Upon our approach, they came out with the intention of holding a conversation with us, but, owing to an equal ignorance of the language of each other, we could obtain from them but little information. After wasting a short time in attempting to glean intelligence of our future route, we gave it up, and started forward at random. We rode up hills and down hollows; spattered through streams; galloped over patches of prairie, and through clumps of woodland; until, after riding for more than an hour, we found ourselves in the edge of a wood, and in the very heart of a town of the Delawares.

A general barking of dogs again announced us to the Indians. They flocked out to meet us. From them we learned our route, and, passing through the village, continued our journey towards the cantonment.

There is but little in the civilised Indian to excite interest, or to enlist the feelings; they are a race between the whites, and their own people, as God made them. We have heard tales of those from whom they sprang; of their contests for their soil; of their fierce and bloody defence of their villages, and of the graves of their ancestors. But where are they? Where are the braves of the nation? They have come within the blighting influence of the white man; they have been swept away even as is the grass of their own prairie before the fire of the hunter. A spring may come again to revive the drooping face of nature; but to them there is no spring—no renovation.
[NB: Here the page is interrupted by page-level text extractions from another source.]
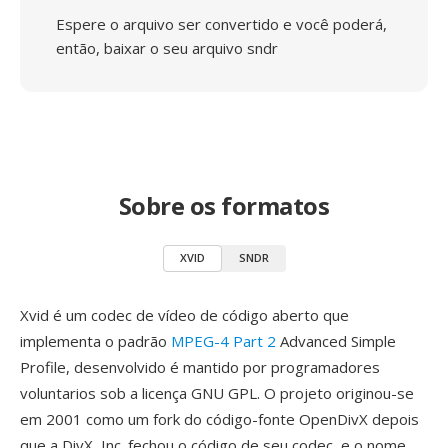
Espere o arquivo ser convertido e você poderá,
então, baixar o seu arquivo sndr
Sobre os formatos
XVID
SNDR
Xvid é um codec de vídeo de código aberto que
implementa o padrão
MPEG-4 Part 2
Advanced Simple
Profile, desenvolvido é mantido por programadores
voluntarios sob a licença GNU GPL. O projeto originou-se
em 2001 como um fork do código-fonte OpenDivX depois
que a DivX, Inc. fechou o código de seu codec, e o nome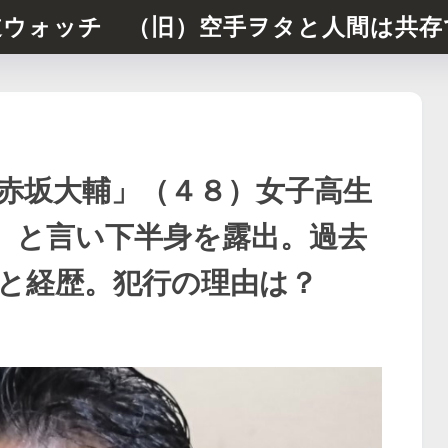
道ウォッチ （旧）空手ヲタと人間は共存
赤坂大輔」（４８）女子高生
」と言い下半身を露出。過去
と経歴。犯行の理由は？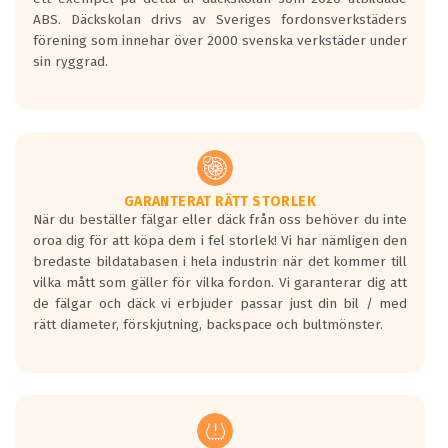
ABS. Däckskolan drivs av Sveriges fordonsverkstäders
förening som innehar över 2000 svenska verkstäder under
sin ryggrad.
GARANTERAT RÄTT STORLEK
När du beställer fälgar eller däck från oss behöver du inte
oroa dig för att köpa dem i fel storlek! Vi har nämligen den
bredaste bildatabasen i hela industrin när det kommer till
vilka mått som gäller för vilka fordon. Vi garanterar dig att
de fälgar och däck vi erbjuder passar just din bil / med
rätt diameter, förskjutning, backspace och bultmönster.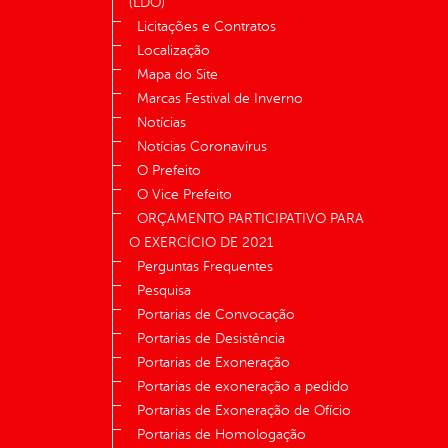
(LDO)
Licitações e Contratos
Localização
Mapa do Site
Marcas Festival de Inverno
Notícias
Notícias Coronavírus
O Prefeito
O Vice Prefeito
ORÇAMENTO PARTICIPATIVO PARA
O EXERCÍCIO DE 2021
Perguntas Frequentes
Pesquisa
Portarias de Convocação
Portarias de Desistência
Portarias de Exoneração
Portarias de exoneração a pedido
Portarias de Exoneração de Ofício
Portarias de Homologação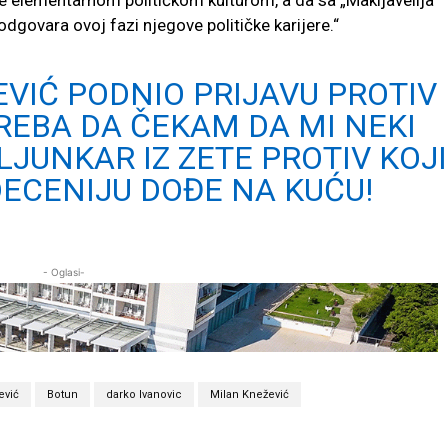
 odgovara ovoj fazi njegove političke karijere.“
EVIĆ PODNIO PRIJAVU PROTIV
REBA DA ČEKAM DA MI NEKI
ŠLJUNKAR IZ ZETE PROTIV KOJ
DECENIJU DOĐE NA KUĆU!
- Oglasi-
ević
Botun
darko Ivanovic
Milan Knežević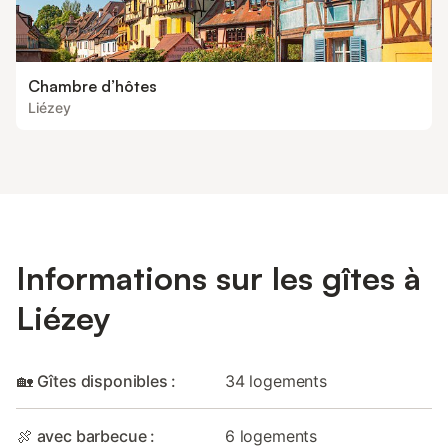
Chambre d’hôtes
Liézey
Informations sur les gîtes à
Liézey
🏡 Gîtes disponibles :
34 logements
🍖 avec barbecue :
6 logements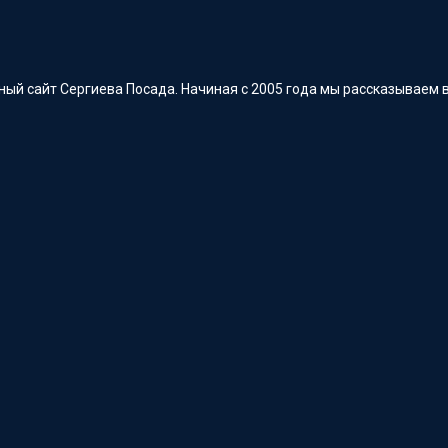
ый сайт Сергиева Посада. Начиная с 2005 года мы рассказываем в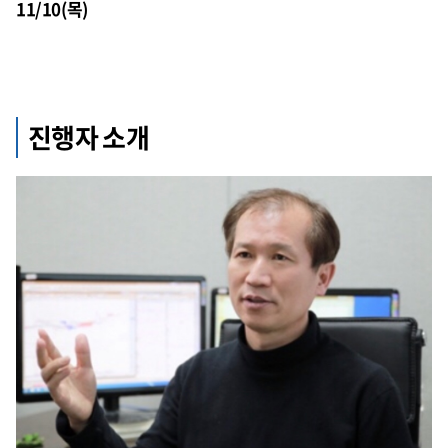
11/10(목)
진행자 소개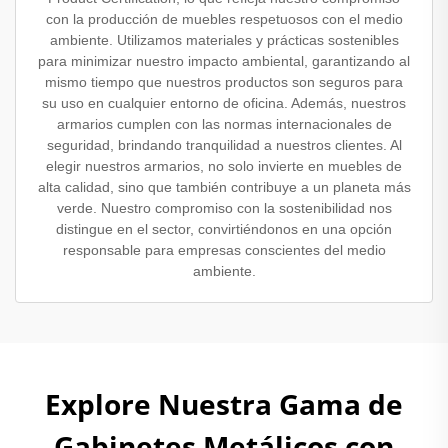
con la producción de muebles respetuosos con el medio
ambiente. Utilizamos materiales y prácticas sostenibles
para minimizar nuestro impacto ambiental, garantizando al
mismo tiempo que nuestros productos son seguros para
su uso en cualquier entorno de oficina. Además, nuestros
armarios cumplen con las normas internacionales de
seguridad, brindando tranquilidad a nuestros clientes. Al
elegir nuestros armarios, no solo invierte en muebles de
alta calidad, sino que también contribuye a un planeta más
verde. Nuestro compromiso con la sostenibilidad nos
distingue en el sector, convirtiéndonos en una opción
responsable para empresas conscientes del medio
ambiente.
Explore Nuestra Gama de
Gabinetes Metálicos con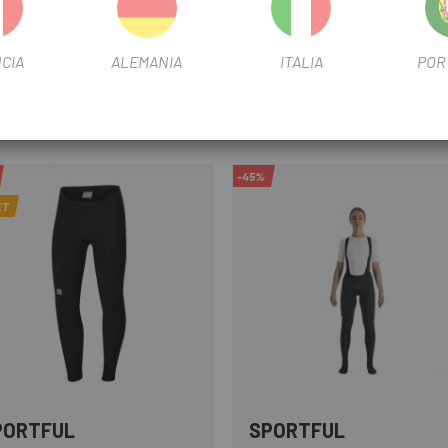
CIA
ALEMANIA
ITALIA
POR
-45%
ET
PORTFUL
SPORTFUL
Negro
Azul
Negro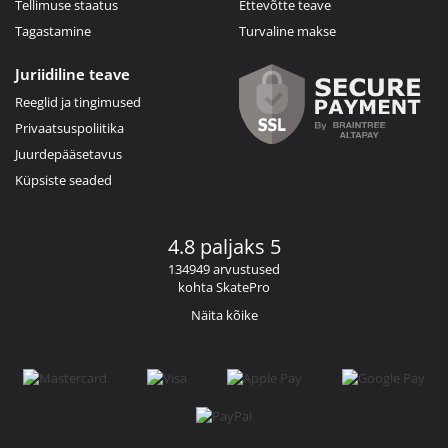
Tellimuse staatus
Ettevõtte teave
Tagastamine
Turvaline makse
Juriidiline teave
Reeglid ja tingimused
Privaatsuspoliitika
Juurdepääsetavus
Küpsiste seaded
4.8 paljaks 5
134949 arvustused
kohta SkatePro
Näita kõike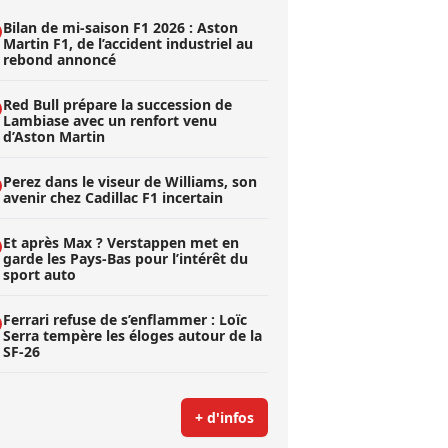
Bilan de mi-saison F1 2026 : Aston
Martin F1, de l’accident industriel au
rebond annoncé
Red Bull prépare la succession de
Lambiase avec un renfort venu
d’Aston Martin
Perez dans le viseur de Williams, son
avenir chez Cadillac F1 incertain
Et après Max ? Verstappen met en
garde les Pays-Bas pour l’intérêt du
sport auto
Ferrari refuse de s’enflammer : Loïc
Serra tempère les éloges autour de la
SF-26
+ d'infos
It is probable that, ere two centuries shall elapse, there will be but a very remnant of their race—a few wretched beings lingering about the then abodes of civilisation, unheeded, unnoticed—strangers in the land of their fathers.

We paused for a short time in the edge of the forest to take a lingering look of the village; then turning away, we pursued our course until our horses again brought us to the prairie, upon which was imprinted the wide trail leading to Leavenworth.

CHAP. IV.

THE PRAIRIE.—ARRIVAL AT FORT LEAVENWORTH.

The passing cloud which had swept over the prairie in the morning, had left nothing but beauty. A cool freshness exhaled from the tall grass glittering with its water beads. The rich, though parched foliage seemed to have given place to a young and luxuriant growth of the richest green. The clusters of flowers which had worn a dried and feverish look, now rose in renovated beauty, as if from their bed of sickness, and spread their perfumes through the morning air.

In the spring of the year, these prairies are covered with a profusion of pale pink flowers, rearing their delicate stalks among the rough blades of the wild grass. These were too fragile to withstand the scorching heat of summer; they had disappeared, and their stalks had also withered. Others had succeeded them. There was a gorgeous richness in the summer apparel of the prairie. Flowers of red, yellow, purple, and crimson were scattered in profusion among the grass, sometimes growing singly, and at others spreading out in beds of several acres in extent. Like many beauties in real life, they make up in the glare of their colours, what they want in delicacy; they dazzle but at a distance, and will not bear closer scrutiny.

There is a sensation of wild pleasure, in traversing these vast and boundless wastes. At one moment we were standing upon the crest of some wave-like hill, which commanded a wide view of the green desert before us. Here and there, were small clumps of trees, resting, like islands, upon the bosom of this sea of grass. Far off, a long waving line of timber winding like a serpent over the country, marked the course of some hidden stream. But a hundred steps of our horses carried us from the point of look-out. Passing down the sides of the hill, we splashed through the water at the bottom; tore a path through the grass, which frequently rose, in these hollows, to the height of eight or ten feet, and the next moment stood upon the crest of a hill similar to the first. This was again cut off as we descended a second time into the trough which followed the long surge-like swell of land.

Such is the prairie—hill follows hill, and hollow succeeds hollow, with the same regularity as the sweeping billows of the ocean. Occasionally a high broken bluff rears its solitary head in the midst, like some lonely sentinel overlooking the country. Upon the tops of these we frequently saw an Indian, standing in bold relief against the sky, or seated upon some pleasant spot on its summit, and basking in the sunshine, with that air of lazy enjoyment which characterises the race.